**Detalhes do exercício**. Segundo o texto sobre a missão de observadores da OEA, quem assinou o acordo de cooperação?

Brasília (DF) – A Organização dos Estados Americanos (OEA) confirmou a presença de uma missão de observadores internacionais para monitorar o andamento das eleições gerais brasileiras. O contingente terá como objetivo acompanhar o processo nas seções de votação e manter encontros regulares com gestores públicos nacionais durante as etapas de votação do primeiro e segundo turnos.
O compromisso foi formalizado nesta quinta-feira (13) mediante a assinatura de um acordo de cooperação. O documento contou com as rubricas do secretário-geral da OEA, Albert Ramdim, e de Benoni Belli, representante permanente do Brasil junto ao organismo internacional. A medida integra um conjunto de práticas de transparência que também inclui o envio de especialistas brasileiros para acompanhar pleitos em outras nações.
Histórico de acompanhamento
Esta será a quinta ocasião em que o órgão estrangeiro atua no acompanhamento direto do sistema eleitoral brasileiro. A rotina de monitoramento teve início com as eleições presidenciais de 2018. Em 2022, na última experiência desse tipo, a OEA classificou o rito eleitoral do Brasil como um processo conduzido sob condições de normalidade e ordem.
Presença de outras organizações
Além da estrutura enviada pela OEA, o monitoramento das eleições contará com a participação de diversos grupos e entidades globais. Já confirmaram o envio de representantes a União Europeia, o Parlamento do Mercosul (PARLASUL) e a União Interamericana de Organismos Eleitorais (UNIORE).
O acompanhamento será ampliado pela presença da Liga dos Estados Árabes e pela Rede dos Órgãos Jurisdicionais de Administração Eleitoral da Comunidade dos Países de Língua Portuguesa (ROJAE-CPLP). A diversidade das missões reflete os acordos de cooperação firmados entre as instituições para garantir o suporte técnico e a observação imparcial do cronograma eleitoral.

**Informações fornecidas**.
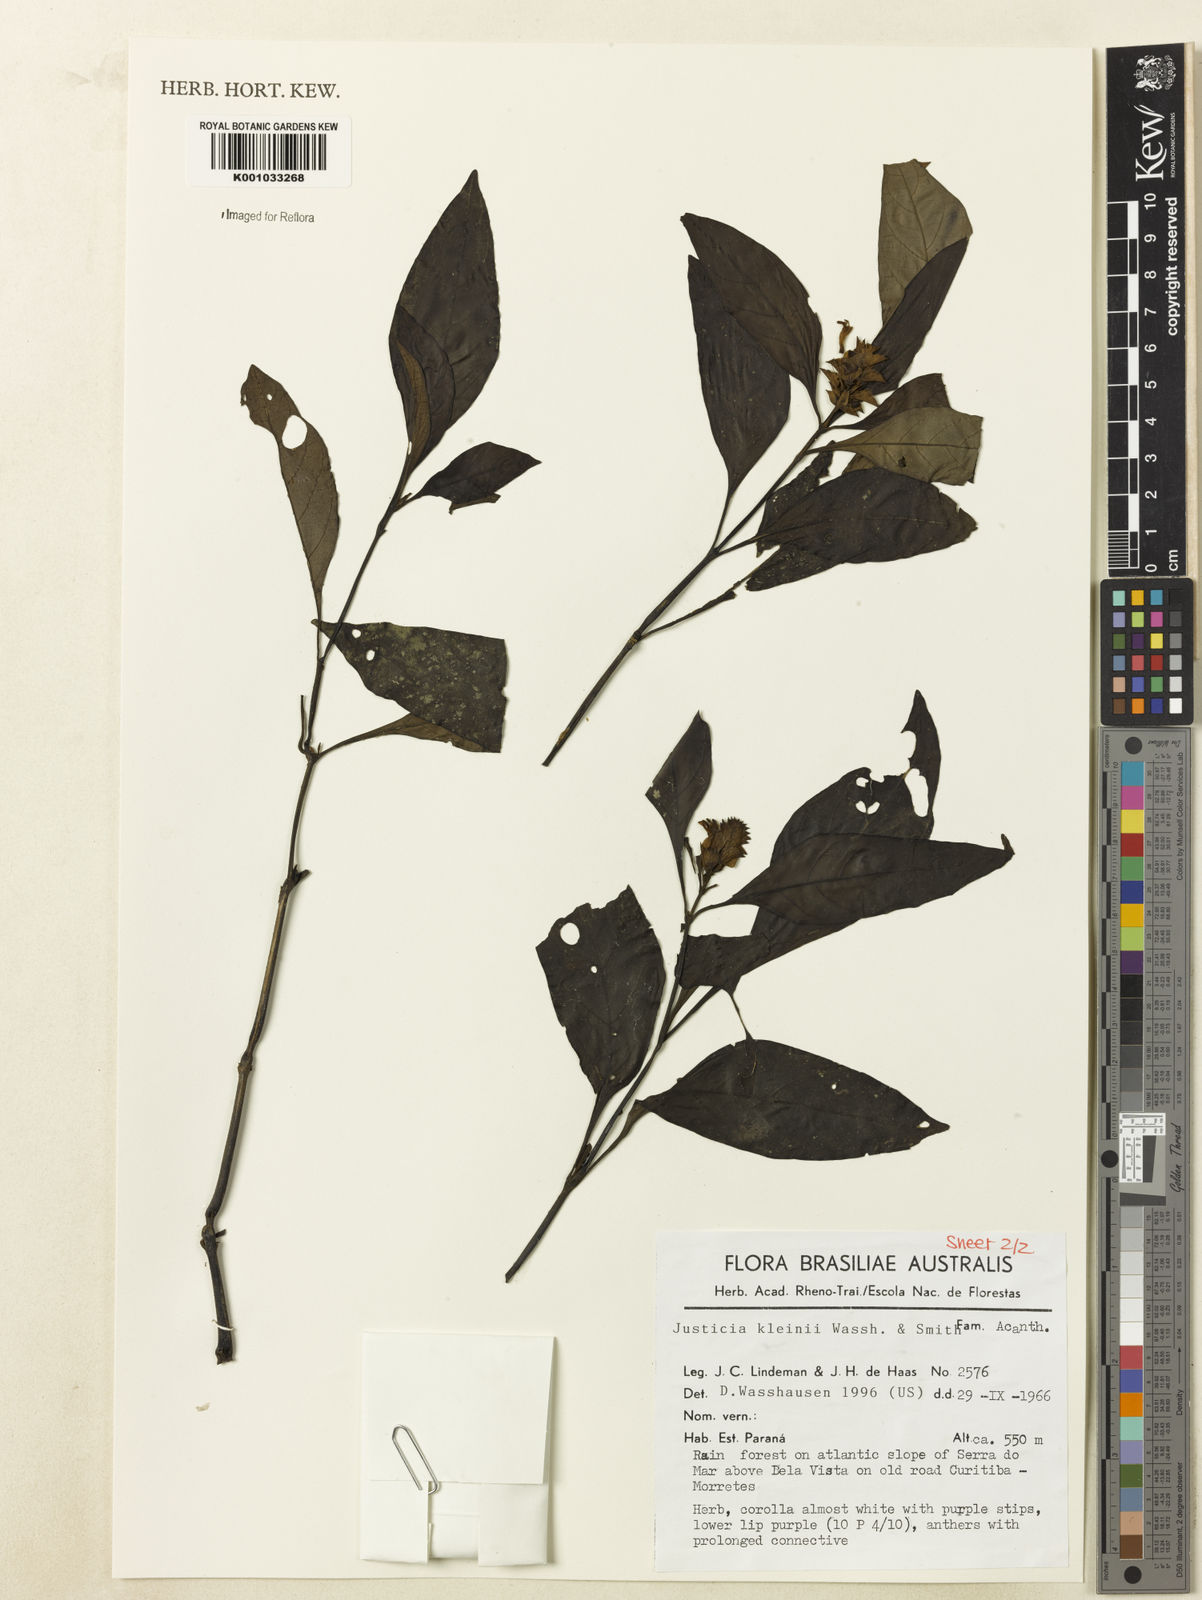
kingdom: Plantae
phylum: Tracheophyta
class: Magnoliopsida
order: Lamiales
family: Acanthaceae
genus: Justicia
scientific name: Justicia kleinii
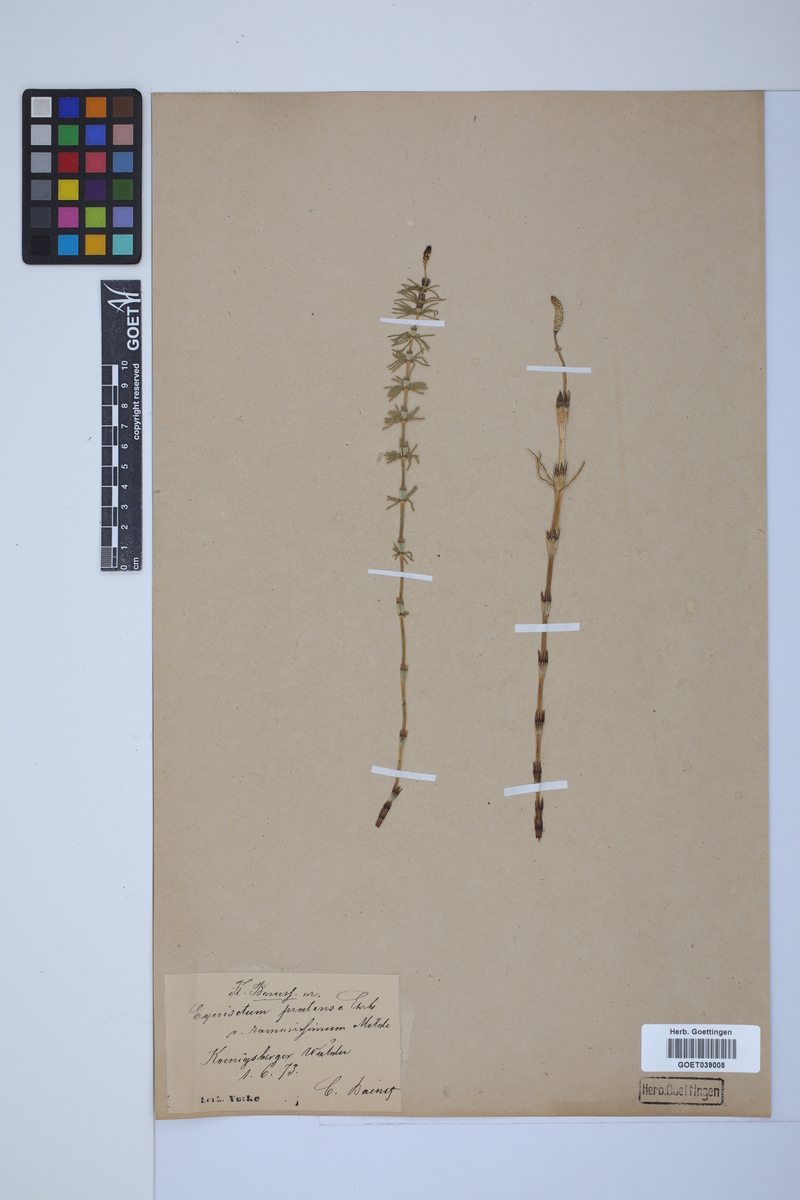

**Resultado**. O secretário-geral da OEA, Albert Ramdim, e Benoni Belli, representante permanente do Brasil junto ao organismo.